The Senate-passed Surface Transportation Bill also reduces the number of highway programs from over 100 down to 30. By saying they're not going to pass this bill in the House they stop us from getting rid of those kinds of duplication. It defines clear national goals for our transportation policy. It streamlines environmental permitting. Why would they want to stop that? Why would they want to stop us from streamlining environmental permit, but that is what they are doing by asking for an extension.  And the bill expands the Transportation Infrastructure Finance and Innovation Program. The Minnesota Department of Transportation has successfully used this program in the past and it will continue to be a key element of our states and other states' transportation networks in the future.

The fact of the matter is that we've neglected the roads and bridges that millions of Americans rely on for far too long. No one knows that better than we know it in our state, where that I 35W bridge tragically collapsed in the middle of a summer day, something no one could expect would ever happen. It is not just a bridge. It is an eight lane highway six miles from my house. If that can happen there, it can happen anywhere in America.

We simply can't wait and delay any longer when we have a bipartisan bill with 74 senators that voted for it. There is absolutely no excuse for the House of Representatives not taking this up.

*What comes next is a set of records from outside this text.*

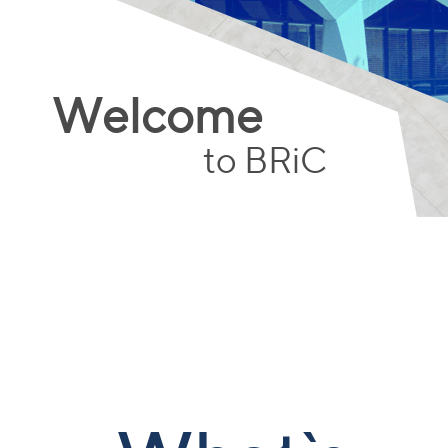
Welcome
to BRiC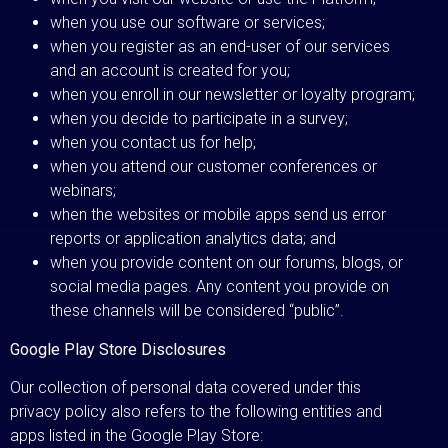
when you use our software or services;
when you register as an end-user of our services
and an account is created for you;
when you enroll in our newsletter or loyalty program;
when you decide to participate in a survey;
when you contact us for help;
when you attend our customer conferences or
webinars;
when the websites or mobile apps send us error
reports or application analytics data; and
when you provide content on our forums, blogs, or
social media pages. Any content you provide on
these channels will be considered “public”.
Google Play Store Disclosures
Our collection of personal data covered under this
privacy policy also refers to the following entities and
apps listed in the Google Play Store: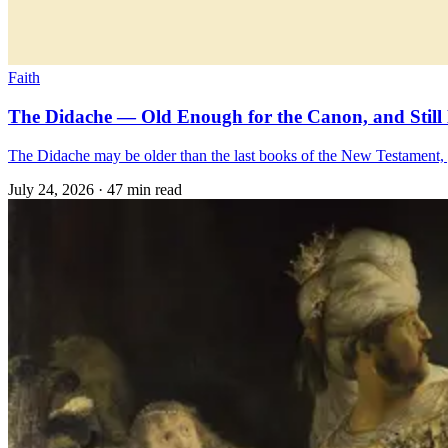
Faith
The Didache — Old Enough for the Canon, and Still 
The Didache may be older than the last books of the New Testament, yet
July 24, 2026
·
47 min read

If you want to know if there's other bridges with problems, look at this. The number from the Federal Highway Administration shows that over 25% of the nation's 600,000 bridges are either structurally deficient or functionally obsolete. For proof look no further than the 2009 report card for American infrastructure. It gave our nation's infrastructure a near failing grade.

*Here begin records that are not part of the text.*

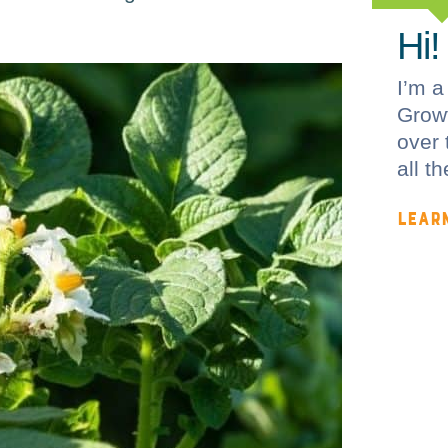
Hi!
I’m a
Growf
over 
all t
LEAR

Crumbling infrastructure doesn't just threaten public safety, it also weakens our economy. Congestion and inefficiencies in our transportation network limit our ability to get goods to market. They exacerbate the divide between urban and rural America. They can strain economic development and competitiveness and they reduce productivity as workers idle in traffic. Americans spend a collective 4.2 billion hours a year stuck in traffic. 4.2 billion hours a year at the cost to the economy of $78.2 billion or $710 per motorist.

So I ask the House of Representatives how can you look at those numbers and decide not to move forward with a bill that streamlines our programs, that actually makes some smart decisions in terms of reform and that actually puts the money out there that we need to build our bridges and build our roads? It's simply time to act. Thank you, Mr. President.